- **INPUT**
*** Begin section ***

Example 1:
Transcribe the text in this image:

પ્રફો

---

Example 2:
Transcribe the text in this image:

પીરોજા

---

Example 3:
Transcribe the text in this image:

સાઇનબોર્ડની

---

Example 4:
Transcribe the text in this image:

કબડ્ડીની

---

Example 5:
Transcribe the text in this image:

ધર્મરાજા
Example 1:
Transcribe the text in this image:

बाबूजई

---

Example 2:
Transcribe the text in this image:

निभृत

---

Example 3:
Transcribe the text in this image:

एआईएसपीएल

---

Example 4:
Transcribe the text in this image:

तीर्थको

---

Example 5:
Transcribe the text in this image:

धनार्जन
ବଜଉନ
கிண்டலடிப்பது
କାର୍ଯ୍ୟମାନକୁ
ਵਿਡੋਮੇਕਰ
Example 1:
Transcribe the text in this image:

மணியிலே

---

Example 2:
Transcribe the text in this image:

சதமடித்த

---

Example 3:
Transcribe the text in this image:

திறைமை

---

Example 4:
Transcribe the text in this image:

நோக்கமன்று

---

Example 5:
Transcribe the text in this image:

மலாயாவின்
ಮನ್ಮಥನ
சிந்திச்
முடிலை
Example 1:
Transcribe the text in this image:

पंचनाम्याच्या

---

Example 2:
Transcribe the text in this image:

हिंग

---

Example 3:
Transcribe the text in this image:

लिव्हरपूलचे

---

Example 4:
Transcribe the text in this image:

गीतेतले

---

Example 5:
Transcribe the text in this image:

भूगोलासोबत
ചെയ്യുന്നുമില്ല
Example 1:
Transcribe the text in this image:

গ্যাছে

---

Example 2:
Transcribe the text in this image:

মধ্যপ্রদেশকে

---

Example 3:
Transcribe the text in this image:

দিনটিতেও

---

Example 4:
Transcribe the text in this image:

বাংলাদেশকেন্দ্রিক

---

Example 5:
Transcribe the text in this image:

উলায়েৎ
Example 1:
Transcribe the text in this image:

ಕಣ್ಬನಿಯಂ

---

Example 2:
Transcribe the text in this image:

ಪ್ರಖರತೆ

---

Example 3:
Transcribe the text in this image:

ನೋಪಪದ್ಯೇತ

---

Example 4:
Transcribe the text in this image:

*** End section ***

- **EXERCISE DESCRIPTION**
The records are to be duplicated in full, with every word kept exactly.

- **REPLY**
Example 1:
Transcribe the text in this image:

પ્રફો

---

Example 2:
Transcribe the text in this image:

પીરોજા

---

Example 3:
Transcribe the text in this image:

સાઇનબોર્ડની

---

Example 4:
Transcribe the text in this image:

કબડ્ડીની

---

Example 5:
Transcribe the text in this image:

ધર્મરાજા
Example 1:
Transcribe the text in this image:

बाबूजई

---

Example 2:
Transcribe the text in this image:

निभृत

---

Example 3:
Transcribe the text in this image:

एआईएसपीएल

---

Example 4:
Transcribe the text in this image:

तीर्थको

---

Example 5:
Transcribe the text in this image:

धनार्जन
ବଜଉନ
கிண்டலடிப்பது
କାର୍ଯ୍ୟମାନକୁ
ਵਿਡੋਮੇਕਰ
Example 1:
Transcribe the text in this image:

மணியிலே

---

Example 2:
Transcribe the text in this image:

சதமடித்த

---

Example 3:
Transcribe the text in this image:

திறைமை

---

Example 4:
Transcribe the text in this image:

நோக்கமன்று

---

Example 5:
Transcribe the text in this image:

மலாயாவின்
ಮನ್ಮಥನ
சிந்திச்
முடிலை
Example 1:
Transcribe the text in this image:

पंचनाम्याच्या

---

Example 2:
Transcribe the text in this image:

हिंग

---

Example 3:
Transcribe the text in this image:

लिव्हरपूलचे

---

Example 4:
Transcribe the text in this image:

गीतेतले

---

Example 5:
Transcribe the text in this image:

भूगोलासोबत
ചെയ്യുന്നുമില്ല
Example 1:
Transcribe the text in this image:

গ্যাছে

---

Example 2:
Transcribe the text in this image:

মধ্যপ্রদেশকে

---

Example 3:
Transcribe the text in this image:

দিনটিতেও

---

Example 4:
Transcribe the text in this image:

বাংলাদেশকেন্দ্রিক

---

Example 5:
Transcribe the text in this image:

উলায়েৎ
Example 1:
Transcribe the text in this image:

ಕಣ್ಬನಿಯಂ

---

Example 2:
Transcribe the text in this image:

ಪ್ರಖರತೆ

---

Example 3:
Transcribe the text in this image:

ನೋಪಪದ್ಯೇತ

---

Example 4:
Transcribe the text in this image:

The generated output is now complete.